The Nasdaq has jumped more than one per cent, powered by strong earnings from some of the largest US companies, but the Dow and S&P finished with smaller gains as uncertainty about the government’s next round of coronavirus aid kept economic worries on the radar.

Apple shares surged 10.5 per cent to close at a record $US425.04 in the wake of blowout quarterly results and a four-for-one stock split announcement.

Amazon gained 3.7 per cent after posting its biggest profit ever while Facebook jumped 8.2 per cent after the social media platform blew past revenue expectations.

Google parent Alphabet fell 3.3 per cent though on Friday, the biggest drag on the S&P 500 and Nasdaq, as it posted the first quarterly sales dip in its 16 years as a public company.

Tim Ghriskey, chief investment strategist at Inverness Counsel in New York, said there was high demand for the tech companies’ products.

“The results were just fabulous, just so strong,” he said.

“These are extremely profitable companies and they produce products that people want.”

The four companies are among the top five in market capitalisation, representing roughly 20 per cent of the S&P 500’s total.

Apple’s gain pushed it ahead of Saudi Aramco as the world’s most valuable public company, according to Refinitiv data.

The White House and Democrats were still negotiating on coronavirus relief aid, but not yet on a path toward reaching a deal, according to House of Representatives Speaker Nancy Pelosi, hours before the expiration of a federal unemployment benefit.

“It seems like they are far apart and supposedly they are working at it and there is a lot of name calling and as usual there is a lot of bad blood between these two parties and they have to come to some compromise, clearly, but they are not there, that’s for sure,” Ghriskey said.

The Dow Jones Industrial Average rose 114.67 points, or 0.44 per cent, to 26,428.32, the S&P 500 gained 24.9 points, or 0.77 per cent, to 3,271.12 and the Nasdaq Composite added 157.46 points, or 1.49 per cent, to 10,745.28.

It was a choppy session with each major index up and down.

The Dow at one point fell more than one per cent. In late trade, stocks moved higher into the close as Microsoft shares pared losses of more than two per cent after reports the company was said to be in talks to buy video app TikTok.

Kansas City Southern also provided a late boost, ending the session 9.7 per cent higher after the Wall Street Journal reported a group of buyout investors were considering a takeover bid for the rail operator.

US deaths from COVID-19 appeared to be rising at their fastest rate since early June, and the Midwest looked like the current epicentre of the pandemic.

The benchmark index is now about 3.4 per cent shy of its February all-time high, but faltering macroeconomic data and rising COVID-19 cases in the United States were making investors cautious again.

Still, the S&P notched its fourth weekly gain in the past five and fourth straight month of gains, with lift from massive fiscal and monetary stimulus measures to buttress the US economy during the pandemic.
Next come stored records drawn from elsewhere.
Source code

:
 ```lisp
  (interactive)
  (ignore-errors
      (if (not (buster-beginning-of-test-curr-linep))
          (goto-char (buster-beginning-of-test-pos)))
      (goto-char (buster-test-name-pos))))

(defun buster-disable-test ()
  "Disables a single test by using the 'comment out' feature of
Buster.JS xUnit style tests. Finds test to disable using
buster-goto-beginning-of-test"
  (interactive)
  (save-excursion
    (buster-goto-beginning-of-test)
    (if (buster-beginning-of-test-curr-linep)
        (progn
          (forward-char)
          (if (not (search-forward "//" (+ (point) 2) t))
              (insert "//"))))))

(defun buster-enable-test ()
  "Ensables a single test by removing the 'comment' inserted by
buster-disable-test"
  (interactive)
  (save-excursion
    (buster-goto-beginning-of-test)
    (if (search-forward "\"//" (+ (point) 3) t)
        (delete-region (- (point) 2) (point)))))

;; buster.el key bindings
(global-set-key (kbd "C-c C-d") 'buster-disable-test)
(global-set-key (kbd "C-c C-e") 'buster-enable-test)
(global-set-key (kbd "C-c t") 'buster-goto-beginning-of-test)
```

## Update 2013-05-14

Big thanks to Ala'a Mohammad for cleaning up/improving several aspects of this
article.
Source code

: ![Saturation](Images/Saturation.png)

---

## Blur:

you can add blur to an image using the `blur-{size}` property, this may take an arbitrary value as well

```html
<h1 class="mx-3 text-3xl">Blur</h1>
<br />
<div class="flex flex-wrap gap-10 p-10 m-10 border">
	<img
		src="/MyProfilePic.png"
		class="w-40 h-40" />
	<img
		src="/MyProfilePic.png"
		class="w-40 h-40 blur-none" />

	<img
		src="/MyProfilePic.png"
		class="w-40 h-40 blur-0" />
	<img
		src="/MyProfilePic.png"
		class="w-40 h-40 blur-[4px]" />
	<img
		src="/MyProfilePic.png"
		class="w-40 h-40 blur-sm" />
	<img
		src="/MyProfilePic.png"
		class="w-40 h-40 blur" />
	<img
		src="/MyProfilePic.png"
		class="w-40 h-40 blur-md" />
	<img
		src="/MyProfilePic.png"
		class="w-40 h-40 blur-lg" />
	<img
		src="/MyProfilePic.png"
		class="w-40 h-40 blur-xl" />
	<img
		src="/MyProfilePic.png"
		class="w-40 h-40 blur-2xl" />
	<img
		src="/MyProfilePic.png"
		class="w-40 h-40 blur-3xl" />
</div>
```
For the week, the S&P gained 1.73 per cent, the Dow shed 0.15 per cent and the Nasdaq climbed 3.69 per cent.

For the month, the S&P rose 5.52 per cent, the Dow advanced 2.39 per cent and the Nasdaq rallied 6.83 per cent.

Energy stocks were the worst performing among the 11 major S&P sectors after Chevron reported a $US8.3 billion loss on asset writedowns and ExxonMobil recorded a second consecutive quarterly loss.

Caterpillar fell 2.8 per cent after the bellwether for economic activity offered little signs of improvement in equipment sales.

Declining issues outnumbered advancing ones on the NYSE by a 1.40-to-1 ratio; on Nasdaq, while a 1.94-to-1 ratio favoured decliners.

The S&P 500 posted 30 new 52-week highs and no new lows; the Nasdaq Composite recorded 104 new highs and 22 new lows.

About 11.01 billion shares changed hands in US exchanges, compared with the 10.53 billion daily average over the last 20 sessions.